SOUTH Cumbria has seen whole industries – such as mining and iron and steel production - disappear through the decades with little left to show they were ever there.

An insight into how Walney’s former salt industry would have been operated is provided by a £10m preservation project in Cheshire.

Little survives of the Walney Salt Works – which closed in 1909 – but the Lion Salt Works, at Marston, near Northwich, is now attracting thousands of visitors to see how a basic of daily life used to be made.

Walney salt was a chance discovery in the late 1880s when bore holes were sunk in search of coal south of Biggar village.

After a few false starts, large-scale production started in 1897 with a complex of buildings which included an evaporating plant and 24 salt pans.

The site was capable of producing 50,000 tons of salt a year.

Salt has been made at a variety of places on the Cumberland and North Lancashire coast, such as Millom, Ulverston and Piel island – mostly by letting sea water dry out naturally in ponds.

The Lion Salt Works was opened in 1894 by John Thompson Junior and his son Henry in the coal yard of the Red Lion Hotel.

It closed in 1986 and the only surviving open pan salt works in Cheshire has now been restored in a project supported by the Heritage Lottery fund.

It opened to the public in June last year.

Outiside is a steam-powered pump, referred to as a “nodding donkey”, which pumped a salt-rich solution of brine from a depth of 40m.

The brine was sent to pan houses – a timber shed covering a large iron salt pan which was heated from beneath.

As the water evaporated, pure salt crystals started to form.

The pans were in use 24 hours a day, six days a week and cleaned on the seventh day.
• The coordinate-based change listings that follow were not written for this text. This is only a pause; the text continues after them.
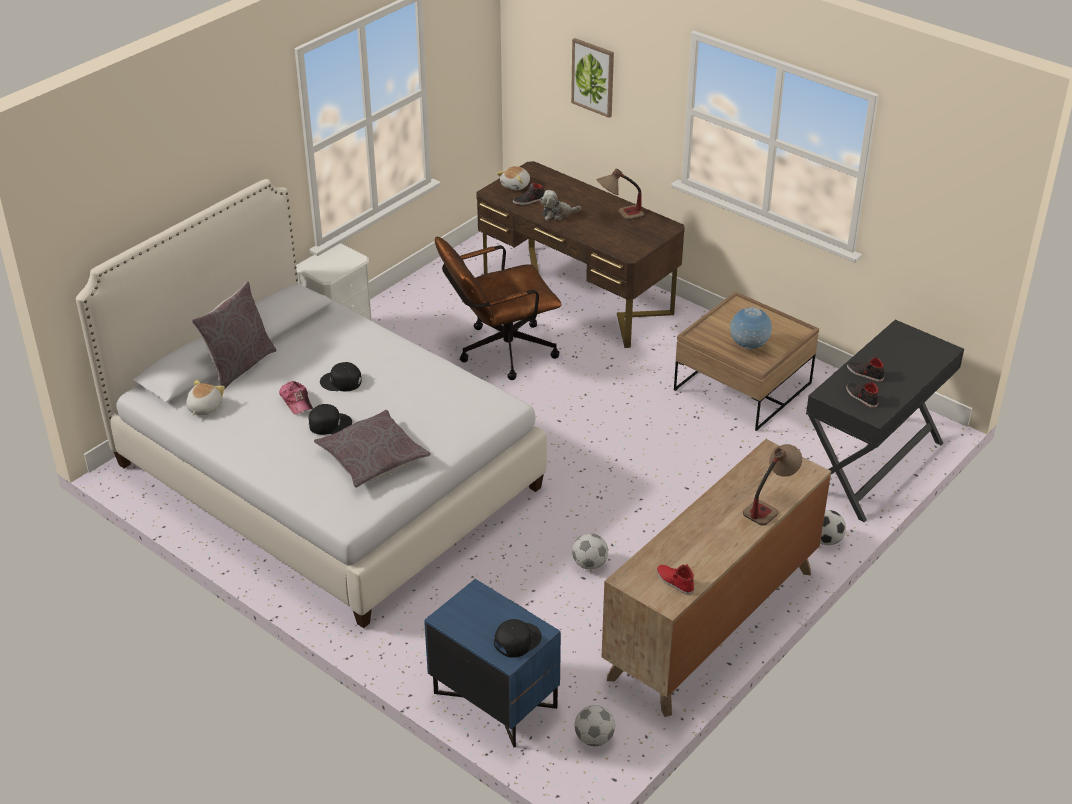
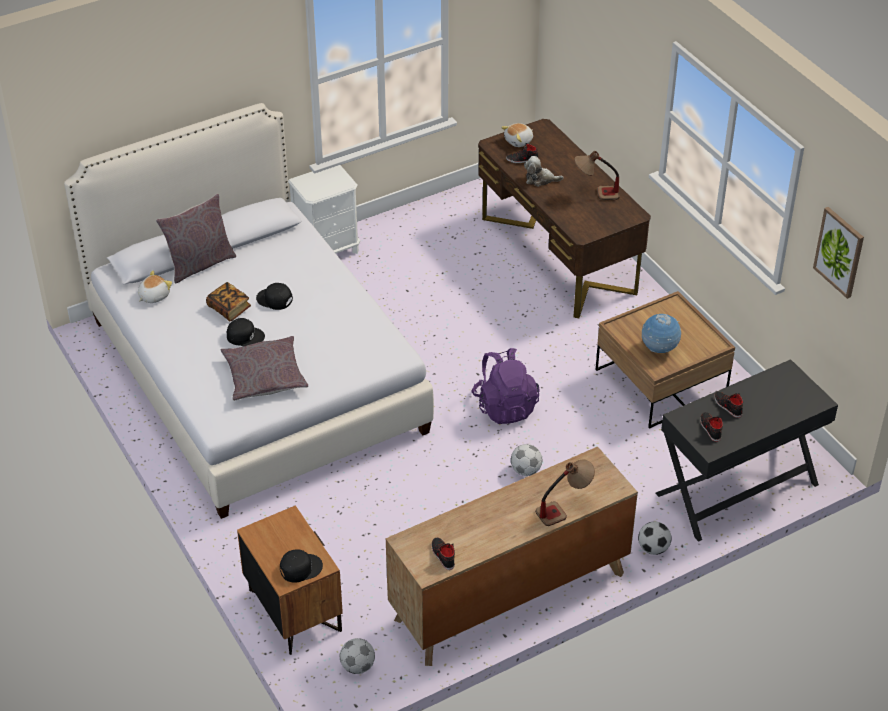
camera: 20 degrees right, 5 degrees up
cap [279,381,313,414] -> book [206,282,251,321]
blue nightstand [424,579,561,747] -> brown nightstand [237,505,343,655]
brown office chair [435,237,561,380] -> none
picture [571,38,614,118] -> picture moved to [813,207,864,299]
football [572,533,608,570] -> football moved to [511,444,542,476]
red shoe [657,564,694,595] -> black shoe [431,538,455,570]
none -> purple backpack [471,348,540,424]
Lumpmen, who worked stripped to the waist, raked out and lifted the still wet salt into tubs and took it to the stove house, or hot house.

A two-week process fully dried out the lumps before they could go to a warehouse, ready to be cut, crushed and packed for customers all over the world.

A crushing mill with two pairs of large-toothed barrels would reduce blocks to use as table salt.

The Lion Salt Works took one ton of coal to make two tons of salt from brine which was eight times saltier than sea water and was pumped to the surface from layers of natural rock salt.

This was laid down during the Triassic period from 225 to 190 million years ago when the area would have been a vast, shallow, inland sea.

The Lion Salt Works, on Ollershaw Lane, Marston, near Northwich is open Tuesday to Sunday from 10.30am to 5pm and from November until 4pm.